In its most general form, the protocol requires three rounds of messages, also called phases. In phase 1, a proposer sends its proposal to the acceptors along with a proposal number, and acceptors return a promise to accept the proposal if it has the highest proposal number of any proposal they have already received. If a proposal receives promises from a majority of acceptors, then the proposer performs phase 2 in which it asks acceptors to accept the proposal and indicates the specific value/action on which they are all agreeing. When accepted by a majority of acceptors, the proposal becomes the consensus choice, that the accepted command is communicated to the learners in phase 3.

Its better to understand the role by looking at the state diagram.

Note: Bellow is simplified version to build intuition and understand paxos the easy way. For practitioners please read the paper and implement it.

Phase 1

Proposer Sends prepare(n = proposal number) message to at least a majority of acceptors. Proposal number “n” must be globally unique, and higher then any proposal number that this proposer has used before.

Acceptor On receiving a Prepare(n) message; It will decide if it has previously promised to ignore requests with this proposal number.

If so, it will ignore the message.
Else, it now promises to ignore any request with a proposal number lower than n and replies with Promise(n, (n_prev, value_prev)).
- Note: (n_prev, value_prev) is optional parameter to provide info that it has previously accepted a proposed value.

Acceptor decision flow chart

paxos acceptor phase 1 decision flow chart.png

Paxos phase 1 Sequence diagram

Paxos-Phase 1.drawio.png

Phase 2 and 3

Till now Proposers has received a Promise(n) or Promise(n, (n_prev, value_prev)) from a majority of acceptors.

Proposer Now Proposer will attempt to bring consensus on a value by sending an Accept(n, value) message to at least a majority of acceptors, where -n is the proposal number that was promised.

If Promise(n), then value is the actual value it wants to propose.
If Promise(n, (n_prev, value_prev)), then value is the value<sub>prev</sub> that went with the highest n_prev.

Acceptor On receiving an Accept(n, value) message; It will decide if it has previously promised to ignore requests with this proposal number.

If so, it will ignore the message.
Else, it replies with Accepted(n, value), and also sends Accepted(n, value) to all learners.

Paxos-Phase 1.drawio.png

Simple scenario of multiple proposers

In this case there are multiple proposers. Lets assume there are two proposers and they have agreed on some scheme to send unique numbers. For example - proposer 1 says it will send even numbers, and proposer 2 will send odd numbers.

In the bellow case there are two things highlighted:

Proposer times out waiting for acceptors to promise the proposal. It’s a valid case and can happen if acceptor has already promised higher number.
Proposer honours the already accepted value that might have came in from other proposers.

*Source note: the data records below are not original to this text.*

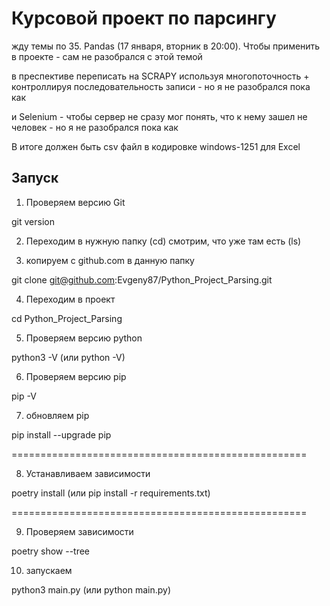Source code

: # Курсовой проект по парсингу

жду темы по 35. Pandas (17 января, вторник в 20:00).
Чтобы применить в проекте - сам не разобрался с этой темой

в преспективе переписать на SCRAPY используя многопоточность + контроллируя последовательность записи - но я не разобрался пока как

и Selenium - чтобы сервер не сразу мог понять, что к нему зашел не человек - но я не разобрался пока как

В итоге должен быть csv файл в кодировке windows-1251 для Excel

## Запуск
1) Проверяем версию Git 

git version

2) Переходим в нужную папку (cd) смотрим, что уже там есть (ls)

3) копируем с github.com в данную папку

git clone git@github.com:Evgeny87/Python_Project_Parsing.git

4) Переходим в проект

cd Python_Project_Parsing

5) Проверяем версию python

python3 -V (или python -V)

6) Проверяем версию pip

pip -V

7) обновляем pip

pip install --upgrade pip

===================================================

8) Устанавливаем зависимости

poetry install (или pip install -r requirements.txt)

===================================================

9) Проверяем зависимости

poetry show --tree

10) запускаем

python3 main.py (или python main.py)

Paxos-Case 1 - multiple proposers.drawio.png

Limitation

Dueling Proposers - As you know from FLP Result that we cannot all three - termination, agreement and validity. In Paxos algorithm we sacrificed termination. This means there can be cases where agreement is never reach, for example when proposer 1 and 2 keep sending higher proposal number before agreement is reached.
Standard Paxos agree on one value. We can ideally modify it to make Multi-Paxos where we can agree on sequence of values for a same agreed upon proposal number (keep on doing phase 2).
We need 2f+1 acceptors to be fault tolerant.